Your task:
Among the records below, find each line bearing the word "elbow" and copy it.

Study material:
------------------------------------
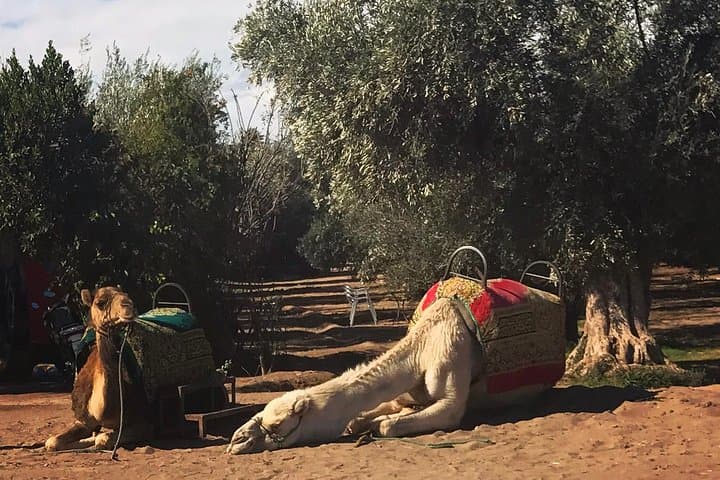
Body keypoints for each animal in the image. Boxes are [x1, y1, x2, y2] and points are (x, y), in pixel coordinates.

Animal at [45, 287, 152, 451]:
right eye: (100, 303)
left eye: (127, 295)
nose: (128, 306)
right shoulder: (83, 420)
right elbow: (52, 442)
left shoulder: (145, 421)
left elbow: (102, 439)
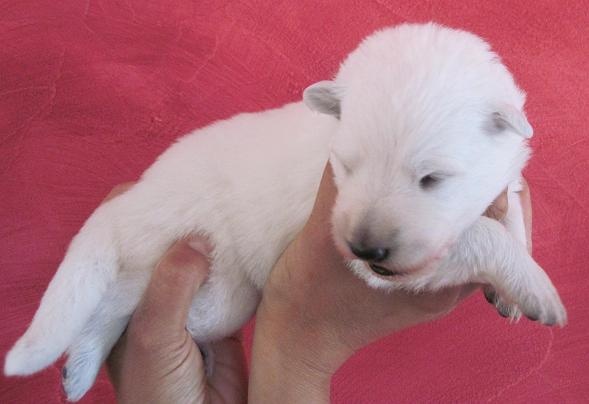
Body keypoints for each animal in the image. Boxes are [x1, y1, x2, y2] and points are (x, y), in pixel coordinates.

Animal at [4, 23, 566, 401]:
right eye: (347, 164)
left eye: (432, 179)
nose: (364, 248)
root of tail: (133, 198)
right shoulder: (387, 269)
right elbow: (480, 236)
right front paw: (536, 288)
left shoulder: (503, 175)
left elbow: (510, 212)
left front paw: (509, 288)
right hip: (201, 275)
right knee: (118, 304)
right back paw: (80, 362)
------------------------------------
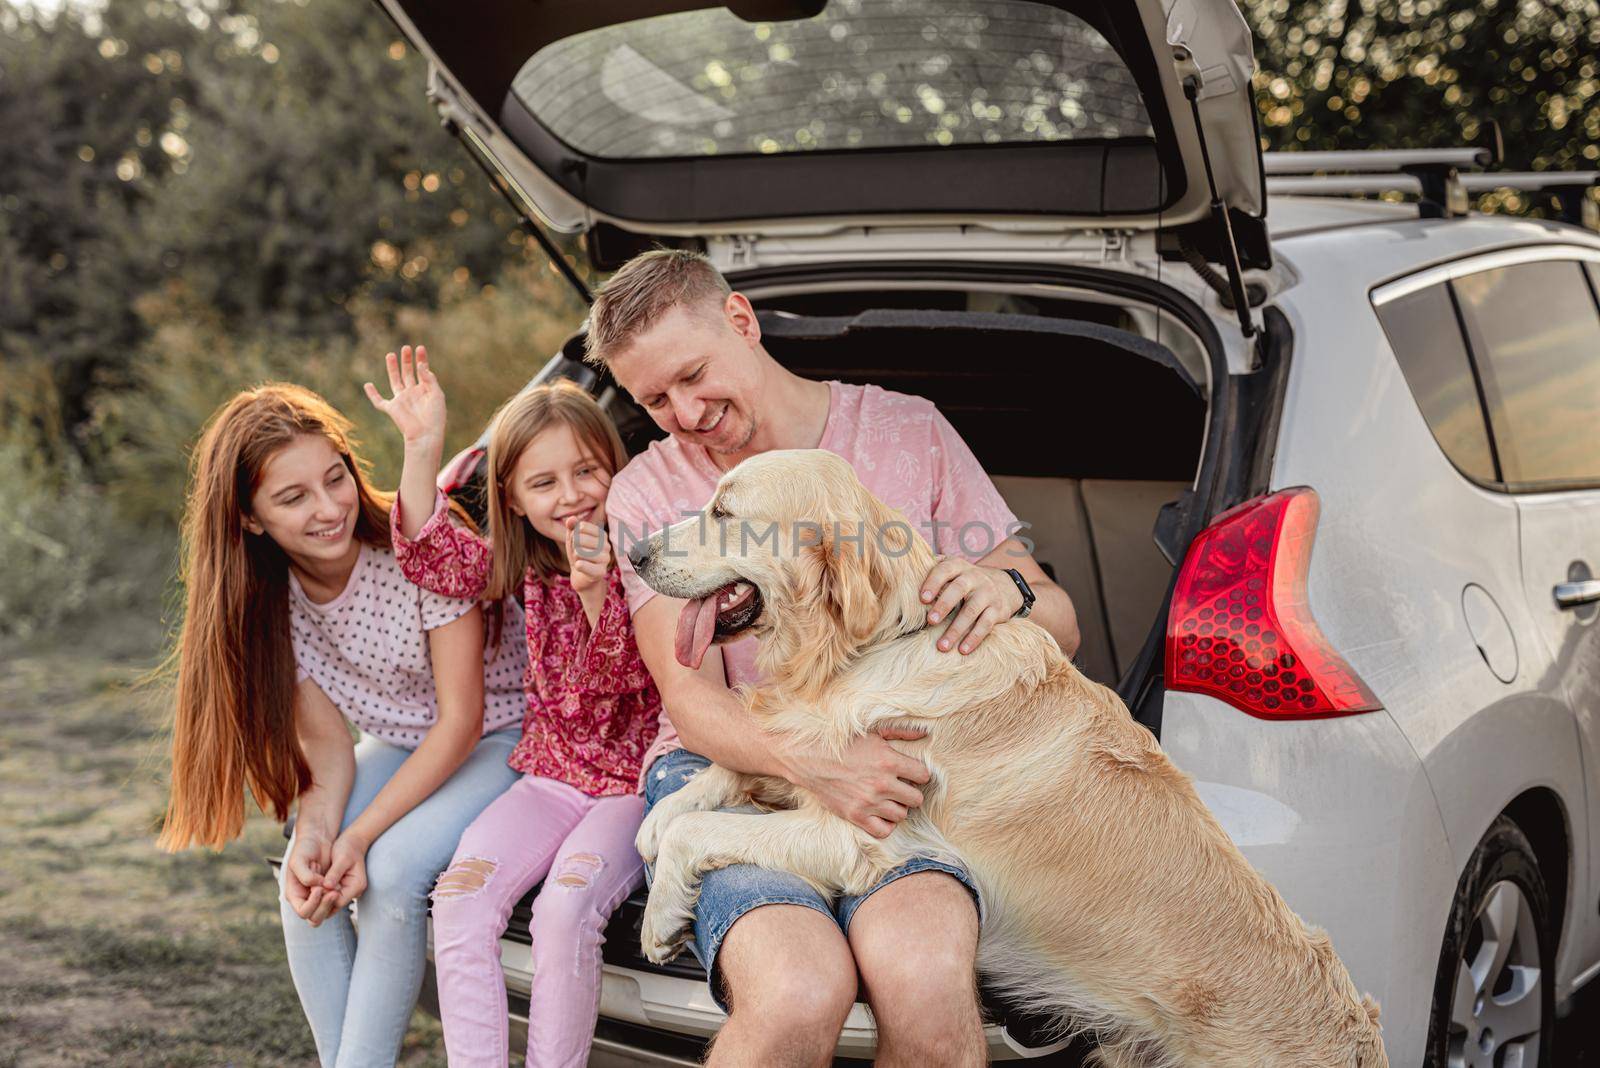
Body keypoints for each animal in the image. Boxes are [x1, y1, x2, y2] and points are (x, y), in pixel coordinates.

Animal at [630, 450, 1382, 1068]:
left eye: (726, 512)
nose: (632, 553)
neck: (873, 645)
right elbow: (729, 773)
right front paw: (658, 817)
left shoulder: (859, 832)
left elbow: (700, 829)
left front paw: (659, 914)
------------------------------------
Output below:
right elbow: (52, 442)
left elbow: (102, 439)
right elbow: (480, 236)
left elbow: (510, 212)
right elbow: (729, 773)
left elbow: (700, 829)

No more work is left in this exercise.